Les Bordeaux 2012 enregistrent une baisse des prix générale

Les  Bordeaux 2012 enregistrent une baisse des prix générale

La majorité des prix de sortie des millésimes 2012 des vins de Bordeaux ont été divulgués par les propriétés, et la demande du marché, qui s'était grippé suite aux envolées de prix des précédents millésimes, a en partie été satisfaite avec des baisses partielles sur toutes les gammes.

La baisse est générale mais reste modérée, se situant dans une gamme de 20 à 40% par rapport au millésime 2011, considéré de qualité équivalente mais beaucoup trop cher après les millésimes exceptionnels et spéculatifs de 2009 et 2010 aux prix généreusement gonflés. Cependant, les négociants qui réclamaient un retour aux prix de 2008 n'ont que peu été entendus. "Moins le millésime est grand et plus le prix doit baisser", résume Patrick Bernard, président fondateur de Millésima, qui avec 77.000 clients dans 120 pays est un des leaders de la vente aux particuliers de vins livrables et en primeur, c'est-à-dire deux ans avant leur mise en bouteilles. "On a besoin de prix de mise en marché comme en 2008 où toute la filière, du négoce aux consommateur, a fait des bonnes affaires. Et cette baisse intelligente a permis la hausse, souvent la multiplication par quatre, du millésime 2009", rappelle-t-il. "En s'alignant sur le 2008 il s'agit de reconquérir le marché européen", estime le critique du Point, Jacques Dupont, car souligne-t-il, "les Américains n'achètent que sur les grands millésimes".

Parmi les baisses les plus spectaculaires figurent les 1ers grands crus classés 1855 du Médoc, Mouton-Rothschild, Margaux et Haut-Brion, sortis au prix négociant de 200 euros hors taxes la bouteille, soit une baisse de 33% par rapport au 2011. Mais comparé au 2008, sorti respectivement à 100, 110 et 120 euros, la tendance à long terme est une hausse continuelle des prix des étiquettes les plus renommées. L'autre perle du Médoc, le 1er grand cru classé château Lafite Rothschild, a lui consenti à une baisse de 20%, passant de 350 à 280 euros. Mais, selon le directeur général de domaines Barons de Rothschild, Christophe Salin, en quelques jours "nous avons vendu en une fois tout ce que nous voulions". "Mouton, Margaux, Haut-Brion et Lafite bénéficient de la puissance de leur marque", explique un courtier spécialisé en grands crus. Malgré des prix pour le consommateur encore majorés d'environ 20% par les intermédiaires "ces vins sont des icônes, des valeurs refuge pour l'acheteur qui espère encore faire une plus-value", dit-il.

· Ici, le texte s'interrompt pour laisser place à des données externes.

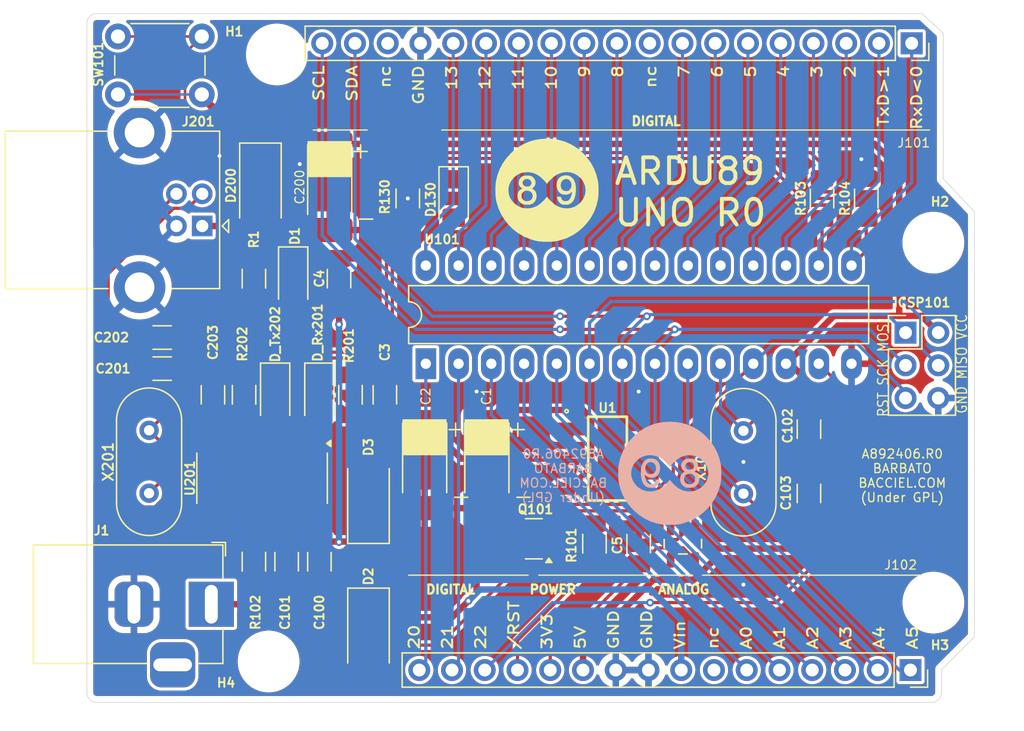
<source format=kicad_pcb>
(kicad_pcb
	(version 20240108)
	(generator "pcbnew")
	(generator_version "8.0")
	(general
		(thickness 1.6)
		(legacy_teardrops no)
	)
	(paper "A4")
	(title_block
		(title "Fifth Kind")
		(date "2024-05-21")
		(rev "0")
		(company "Lycée Champollion, Lattes")
		(comment 1 "FK2405")
	)
	(layers
		(0 "F.Cu" signal)
		(31 "B.Cu" signal)
		(32 "B.Adhes" user "B.Adhesive")
		(33 "F.Adhes" user "F.Adhesive")
		(34 "B.Paste" user)
		(35 "F.Paste" user)
		(36 "B.SilkS" user "B.Silkscreen")
		(37 "F.SilkS" user "F.Silkscreen")
		(38 "B.Mask" user)
		(39 "F.Mask" user)
		(44 "Edge.Cuts" user)
		(45 "Margin" user)
		(46 "B.CrtYd" user "B.Courtyard")
		(47 "F.CrtYd" user "F.Courtyard")
		(48 "B.Fab" user)
		(49 "F.Fab" user)
	)
	(setup
		(stackup
			(layer "F.SilkS"
				(type "Top Silk Screen")
			)
			(layer "F.Paste"
				(type "Top Solder Paste")
			)
			(layer "F.Mask"
				(type "Top Solder Mask")
				(thickness 0.01)
			)
			(layer "F.Cu"
				(type "copper")
				(thickness 0.035)
			)
			(layer "dielectric 1"
				(type "core")
				(thickness 1.51)
				(material "FR4")
				(epsilon_r 4.5)
				(loss_tangent 0.02)
			)
			(layer "B.Cu"
				(type "copper")
				(thickness 0.035)
			)
			(layer "B.Mask"
				(type "Bottom Solder Mask")
				(thickness 0.01)
			)
			(layer "B.Paste"
				(type "Bottom Solder Paste")
			)
			(layer "B.SilkS"
				(type "Bottom Silk Screen")
			)
			(copper_finish "None")
			(dielectric_constraints no)
		)
		(pad_to_mask_clearance 0)
		(allow_soldermask_bridges_in_footprints no)
		(aux_axis_origin 123.454 130.8)
		(grid_origin 123.454 130.81)
		(pcbplotparams
			(layerselection 0x00010fc_ffffffff)
			(plot_on_all_layers_selection 0x0000000_00000000)
			(disableapertmacros no)
			(usegerberextensions yes)
			(usegerberattributes no)
			(usegerberadvancedattributes no)
			(creategerberjobfile no)
			(dashed_line_dash_ratio 12.000000)
			(dashed_line_gap_ratio 3.000000)
			(svgprecision 6)
			(plotframeref no)
			(viasonmask no)
			(mode 1)
			(useauxorigin no)
			(hpglpennumber 1)
			(hpglpenspeed 20)
			(hpglpendiameter 15.000000)
			(pdf_front_fp_property_popups yes)
			(pdf_back_fp_property_popups yes)
			(dxfpolygonmode yes)
			(dxfimperialunits yes)
			(dxfusepcbnewfont yes)
			(psnegative no)
			(psa4output no)
			(plotreference yes)
			(plotvalue yes)
			(plotfptext yes)
			(plotinvisibletext no)
			(sketchpadsonfab no)
			(subtractmaskfromsilk no)
			(outputformat 1)
			(mirror no)
			(drillshape 0)
			(scaleselection 1)
			(outputdirectory "PCBWay_MainBoard/")
		)
	)
	(net 0 "")
	(net 1 "VCC")
	(net 2 "GND")
	(net 3 "/RESET")
	(net 4 "/DTR")
	(net 5 "Net-(U201-XI)")
	(net 6 "Net-(U201-V3)")
	(net 7 "Net-(U201-XO)")
	(net 8 "/D9")
	(net 9 "/D13")
	(net 10 "/D12")
	(net 11 "/D8")
	(net 12 "/D10")
	(net 13 "/D11")
	(net 14 "/D7")
	(net 15 "/D1")
	(net 16 "/D0")
	(net 17 "/D5")
	(net 18 "/D4")
	(net 19 "/D6")
	(net 20 "/D2")
	(net 21 "/D3")
	(net 22 "/A2")
	(net 23 "/A3")
	(net 24 "/A1")
	(net 25 "/A0")
	(net 26 "/D+")
	(net 27 "/D-")
	(net 28 "/Tx")
	(net 29 "/Rx")
	(net 30 "unconnected-(U201-~{DCD}-Pad12)")
	(net 31 "unconnected-(U201-~{RI}-Pad11)")
	(net 32 "unconnected-(U201-~{CTS}-Pad9)")
	(net 33 "unconnected-(U201-R232-Pad15)")
	(net 34 "unconnected-(U201-~{RTS}-Pad14)")
	(net 35 "unconnected-(U201-~{DSR}-Pad10)")
	(net 36 "/D21")
	(net 37 "/D20")
	(net 38 "/D22")
	(net 39 "/3.3V")
	(net 40 "Net-(D3-A)")
	(net 41 "Net-(U101-(XT1{slash}TxD3{slash}ADC7)_P1.7)")
	(net 42 "Net-(U101-(XT2{slash}RxD3{slash}ADC6)_P1.6)")
	(net 43 "/A4_SDA")
	(net 44 "/A5_SCL")
	(net 45 "Net-(D1-A)")
	(net 46 "Net-(D200-A)")
	(net 47 "unconnected-(U2-BP-Pad4)")
	(net 48 "/Vin")
	(net 49 "Net-(D2-A)")
	(net 50 "Net-(D130-K)")
	(net 51 "/{slash}RST")
	(net 52 "Net-(Q101-B)")
	(net 53 "unconnected-(J101-Pin_9-Pad9)")
	(net 54 "unconnected-(J102-Pin_7-Pad7)")
	(net 55 "Net-(D_Rx201-K)")
	(net 56 "Net-(D_Tx201-K)")
	(net 57 "unconnected-(J101-Pin_17-Pad17)")
	(footprint "Crystal:Crystal_HC49-4H_Vertical" (layer "F.Cu") (at 128.28 109.691 -90))
	(footprint "BACKCIEL:Ardu89_Uno_Analog_Power_Connector" (layer "F.Cu") (at 187.335 128.397 -90))
	(footprint "Resistor_SMD:R_1206_3216Metric_Pad1.30x1.75mm_HandSolder" (layer "F.Cu") (at 162.824 118.491 -90))
	(footprint "Resistor_SMD:R_1206_3216Metric_Pad1.30x1.75mm_HandSolder" (layer "F.Cu") (at 183.906 91.694 90))
	(footprint "Package_TO_SOT_SMD:SOT-23" (layer "F.Cu") (at 158.125 118.11 180))
	(footprint "Button_Switch_THT:SW_PUSH_6mm" (layer "F.Cu") (at 125.867 79.121))
	(footprint "MountingHole:MountingHole_4.3mm_M4_DIN965" (layer "F.Cu") (at 189.113 95.123))
	(footprint "Crystal:Crystal_HC49-4H_Vertical" (layer "F.Cu") (at 174.381 109.728 -90))
	(footprint "Diode_SMD:D_MELF" (layer "F.Cu") (at 136.916 90.805 -90))
	(footprint "PRJ:SOT95P280X145-5N" (layer "F.Cu") (at 169.682 118.491 -90))
	(footprint "MountingHole:MountingHole_4.3mm_M4_DIN965" (layer "F.Cu") (at 189.113 123.063))
	(footprint "Package_SO:SOIC-16_3.9x9.9mm_P1.27mm" (layer "F.Cu") (at 137.043 113.411 -90))
	(footprint "BACKCIEL:Ardu89_Uno_Digital_Connector" (layer "F.Cu") (at 187.325 79.629 -90))
	(footprint "Capacitor_SMD:C_1206_3216Metric_Pad1.33x1.80mm_HandSolder" (layer "F.Cu") (at 138.948 119.888 90))
	(footprint "Resistor_SMD:R_1206_3216Metric_Pad1.30x1.75mm_HandSolder" (layer "F.Cu") (at 136.408 97.917 -90))
	(footprint "Resistor_SMD:R_1206_3216Metric_Pad1.30x1.75mm_HandSolder" (layer "F.Cu") (at 135.646 106.934 90))
	(footprint "Diode_SMD:D_MELF" (layer "F.Cu") (at 145.298 115.062 90))
	(footprint "Package_DIP:DIP-28_W7.62mm_LongPads" (layer "F.Cu") (at 149.743 104.521 90))
	(footprint "Capacitor_SMD:C_1206_3216Metric_Pad1.33x1.80mm_HandSolder" (layer "F.Cu") (at 141.488 119.888 -90))
	(footprint "Capacitor_SMD:C_1206_3216Metric_Pad1.33x1.80mm_HandSolder" (layer "F.Cu") (at 129.296 102.489 180))
	(footprint "BACKCIEL:C_2512_Pol_Tantale_Trainning" (layer "F.Cu") (at 154.315 112.396875 -90))
	(footprint "Diode_SMD:D_1206_3216Metric_Pad1.42x1.75mm_HandSolder" (layer "F.Cu") (at 139.456 97.917 -90))
	(footprint "Connector_PinHeader_2.54mm:PinHeader_2x03_P2.54mm_Vertical" (layer "F.Cu") (at 186.954 102.108))
	(footprint "Resistor_SMD:R_1206_3216Metric_Pad1.30x1.75mm_HandSolder" (layer "F.Cu") (at 136.408 119.888 90))
	(footprint "Diode_SMD:D_1206_3216Metric_Pad1.42x1.75mm_HandSolder" (layer "F.Cu") (at 151.902 91.694 -90))
	(footprint "Diode_SMD:D_1206_3216Metric_Pad1.42x1.75mm_HandSolder" (layer "F.Cu") (at 141.488 106.934 -90))
	(footprint "Resistor_SMD:R_1206_3216Metric_Pad1.30x1.75mm_HandSolder" (layer "F.Cu") (at 180.477 91.694 90))
	(footprint "Diode_SMD:D_1206_3216Metric_Pad1.42x1.75mm_HandSolder" (layer "F.Cu") (at 138.059 106.934 -90))
	(footprint "Diode_SMD:D_MELF"
		(layer "F.Cu")
		(uuid "9708707b-91d9-4baa-b477-c62bd73cd0a0")
		(at 145.298 125.349 -90)
		(descr "Diode, MELF,,")
		(tags "Diode MELF ")
		(property "Reference" "D2"
			(at -4.318 0 90)
			(layer "F.SilkS")
			(uuid "36d4ebaa-89fd-42bb-9592-a78a2979cb95")
			(effects
				(font
					(size 0.7 0.7)
					(thickness 0.15)
				)
			)
		)
		(property "Value" "SN4007"
			(at -0.25 2.5 90)
			(layer "F.Fab")
			(uuid "ff0ec59c-f036-45f7-bd20-ebb6fcbd84c3")
			(effects
				(font
					(size 0.7 0.7)
					(thickness 0.15)
				)
			)
		)
		(property "Footprint" "Diode_SMD:D_MELF"
			(at 0 0 -90)
			(unlocked yes)
			(layer "F.Fab")
			(hide yes)
			(uuid "733f3851-4208-4af3-bff8-9095617fb113")
			(effects
				(font
					(size 1.27 1.27)
				)
			)
		)
		(property "Datasheet" "http://www.onsemi.com/pub_link/Collateral/MRA4003T3-D.PDF"
			(at 0 0 -90)
			(unlocked yes)
			(layer "F.Fab")
			(hide yes)
			(uuid "bb7fd9b7-2f1b-47bf-856a-0aa7d9f788f0")
			(effects
				(font
					(size 1.27 1.27)
				)
			)
		)
		(property "Description" "Reverse Voltage Protection Diode"
			(at 0 0 -90)
			(unlocked yes)
			(layer "F.Fab")
			(hide yes)
			(uuid "347477c2-49d3-4a64-99e5-3e3480c22483")
			(effects
				(font
					(size 1.27 1.27)
				)
			)
		)
		(property "Characteristics" "1A, 1000V, SILICON, SIGNAL DIODE, ROHS COMPLIANT, COMPACT, PLASTIC, CASE 403D-02, SMA, 2 PIN"
			(at 0 0 -90)
			(unlocked yes)
			(layer "F.Fab")
			(hide yes)
			(uuid "5e428203-15ea-49d4-a2e5-4a4670711299")
			(effects
				(font
					(size 0.7 0.7)
					(thickness 0.15)
				)
			)
		)
		(property "MFN" "ON Semi"
			(at 0 0 -90)
			(unlocked yes)
			(layer "F.Fab")
			(hide yes)
			(uuid "b9d2e6e5-eb0d-47b7-8eb6-0f3c314718d3")
			(effects
				(font
					(size 0.7 0.7)
					(thickness 0.15)
				)
			)
		)
		(property "Package ID" "R-PDSO-J2"
			(at 0 0 -90)
			(unlocked yes)
			(layer "F.Fab")
			(hide yes)
			(uuid "694944b1-627a-46a9-bbc0-f191f483cd32")
			(effects
				(font
					(size 0.7 0.7)
					(thickness 0.15)
				)
			)
		)
		(property "Source" "ANY"
			(at 0 0 -90)
			(unlocked yes)
			(layer "F.Fab")
			(hide yes)
			(uuid "3c327277-961a-4e4e-8fe6-cbf900030b7d")
			(effects
				(font
					(size 0.7 0.7)
					(thickness 0.15)
				)
			)
		)
		(property "Critical" "N"
			(at 0 0 -90)
			(unlocked yes)
			(layer "F.Fab")
			(hide yes)
			(uuid "f1bb47c4-a5d7-4cc3-b061-04e465dccfcd")
			(effects
				(font
					(size 0.7 0.7)
					(thickness 0.15)
				)
			)
		)
		(property "Subsystem" "Voltage_Reg"
			(at 0 0 -90)
			(unlocked yes)
			(layer "F.Fab")
			(hide yes)
			(uuid "3692e25d-5487-4c9a-b67c-03363991ab6c")
			(effects
				(font
					(size 0.7 0.7)
					(thickness 0.15)
				)
			)
		)
		(property "Notes" ""
			(at 0 0 -90)
			(unlocked yes)
			(layer "F.Fab")
			(hide yes)
			(uuid "5d26ac6c-9699-4a10-8612-29af4a0f3488")
			(effects
				(font
					(size 0.7 0.7)
					(thickness 0.15)
				)
			)
		)
		(property "MPN" "MRA4007T3G"
			(at 0 0 -90)
			(unlocked yes)
			(layer "F.Fab")
			(hide yes)
			(uuid "05493ef7-847d-47ab-99cf-c1d2088db1d8")
			(effects
				(font
					(size 0.7 0.7)
					(thickness 0.15)
				)
			)
		)
		(property ki_fp_filters "TO-???* *_Diode_* *SingleDiode* D_*")
		(path "/7fb3792a-056d-4a3c-a402-45a01a2a29d8")
		(sheetname "Racine")
		(sheetfile "Ardu89_Uno.kicad_sch")
		(attr smd)
		(fp_line
			(start -3.41 1.61)
			(end 2.4 1.61)
			(stroke
				(width 0.12)
				(type solid)
			)
			(layer "F.SilkS")
			(uuid "deca4a7e-63ad-4884-bd82-0a430b2ce30f")
		)
		(fp_line
			(start -3.41 -1.61)
			(end -3.41 1.61)
			(stroke
				(width 0.12)
				(type solid)
			)
			(layer "F.SilkS")
			(uuid "823d9f92-95be-49ea-87ca-fafedc0ee42f")
		)
		(fp_line
			(start 2.4 -1.61)
			(end -3.41 -1.61)
			(stroke
				(width 0.12)
				(type solid)
			)
			(layer "F.SilkS")
			(uuid "dfd0bb17-bb5d-42fa-924e-2e7922219ba4")
		)
		(fp_line
			(start -3.4 1.6)
			(end -3.4 -1.6)
			(stroke
				(width 0.05)
				(type solid)
			)
			(layer "F.CrtYd")
			(uuid "7e8f16fe-6e34-47b6-ab84-4edb0598bee0")
		)
		(fp_line
			(start 3.4 1.6)
			(end -3.4 1.6)
			(stroke
				(width 0.05)
				(type solid)
			)
			(layer "F.CrtYd")
			(uuid "f1bea5a1-3d15-49de-89d9-ddcc9c49c8a9")
		)
		(fp_line
			(start -3.4 -1.6)
			(end 3.4 -1.6)
			(stroke
				(width 0.05)
				(type solid)
			)
			(layer "F.CrtYd")
			(uuid "9bc38fe7-f281-47b9-bae1-33b796a80ba7")
		)
		(fp_line
			(start 3.4 -1.6)
			(end 3.4 1.6)
			(stroke
				(width 0.05)
				(type solid)
			)
			(layer "F.CrtYd")
			(uuid "23d1a3a6-dbf0-4356-84b2-dfc2f3b88e0e")
		)
		(fp_line
			(start -2.6 1.3)
			(end 2.6 1.3)
			(stroke
				(width 0.1)
				(type solid)
			)
			(layer "F.Fab")
			(uuid "c0f8fdc5-cdec-44b4-8828-0a833de6de82")
		)
		(fp_line
			(start 2.6 1.3)
			(end 2.6 -1.3)
			(stroke
				(width 0.1)
				(type solid)
			)
			(layer "F.Fab")
			(uuid "37af5d2a-8f5c-4843-9e23-b7aa789ba73f")
		)
		(fp_line
			(start 0.50118 0.75032)
			(end 0.50118 -0.79908)
			(stroke
				(width 0.1)
				(type solid)
			)
			(layer "F.Fab")
			(uuid "1766d932-9c04-417d-ab8c-6c2de6408a5f")
		)
		(fp_line
			(start -0.64944 0.00102)
			(end 0.50118 0.75032)
			(stroke
				(width 0.1)
				(type solid)
			)
			(layer "F.Fab")
			(uuid "a3b19b7c-6beb-40f6-a727-48a86c04f218")
		)
		(fp_line
			(start -0.64944 0.00102)
			(end -1.55114 0.00102)
			(stroke
				(width 0.1)
				(type solid)
			)
			(layer "F.Fab")
			(uuid "51ef0284-ffff-425b-9fd6-dd827fa9f654")
		)
		(fp_line
			(start -0.64944 0.00102)
			(end 0.50118 -0.79908)
			(stroke
				(width 0.1)
				(type solid)
			)
			(layer "F.Fab")
			(uuid "06f9d7f1-822e-4d2a-b780-6eb7f2ae22ae")
		)
		(fp_line
			(start 0.50118 0.00102)
			(end 1.4994 0.00102)
			(stroke
				(width 0.1)
				(type solid)
			)
			(layer "F.Fab")
			(uuid "8fc6cc49-665d-4dad-839c-cc76c8d1687a")
		)
		(fp_line
			(start -0.64944 -0.79908)
			(end -0.64944 0.80112)
			(stroke
				(width 0.1)
				(type solid)
			)
			(layer "F.Fab")
			(uuid "77fc8a71-078d-47c5-87a1-879e0a6b265b")
		)
		
... [556293 chars truncated]
</source>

Hors de ces prestigieuses étiquettes réservées aux fortunes mondiales, "les vins qui s'appuient moins sur la force de leur marque se doivent de suivre la demande d'une baisse importante. Les affaires marchent bien pour ceux qui l'ont compris", souligne le courtier. "La règle est qu'en dehors des millésimes exceptionnels, les bouteilles doivent sortir en primeur moins chères que celles d'autres millésimes disponibles sur le marché", renchérit le négociant Jean-Luc Thunevin qui juge "la baisse des 100 plus grandes marques insuffisantes".

Propriétaire de château Vallandraud, 1er grand cru classé B de Saint-Emilion, il a montré l'exemple en affichant parmi les premiers ses prix : 65 euros pour le 2012 contre 125 pour le 2011 et 75 pour le 2008. Château Climens (Barsac) et Pape-Clément (Pessac-Léognan) font également partie des rares ayant baissé leurs tarifs d'environ 50%. A rebours de cette tendance à la baisse, château Angélus et château Pavie, tous deux promus en septembre au rang des plus grands Bordeaux aux côtés des deux autres 1ers grand cru classé A de Saint-Emilion, Cheval Blanc et Ausone, ont augmenté leurs prix, passant tous deux à 150 euros. "On ne peut pas ignorer le nouveau classement, nous devons marquer le fait d'appartenir à une nouvelle catégorie" et "s'inscrire parmi nos pairs", explique Stéphanie de Boüard, directrice générale adjointe d'Angélus qui juge cette augmentation "acceptable" dans l'objectif de "resserrer progressivement l'écart avec les Premiers grands crus du Médoc".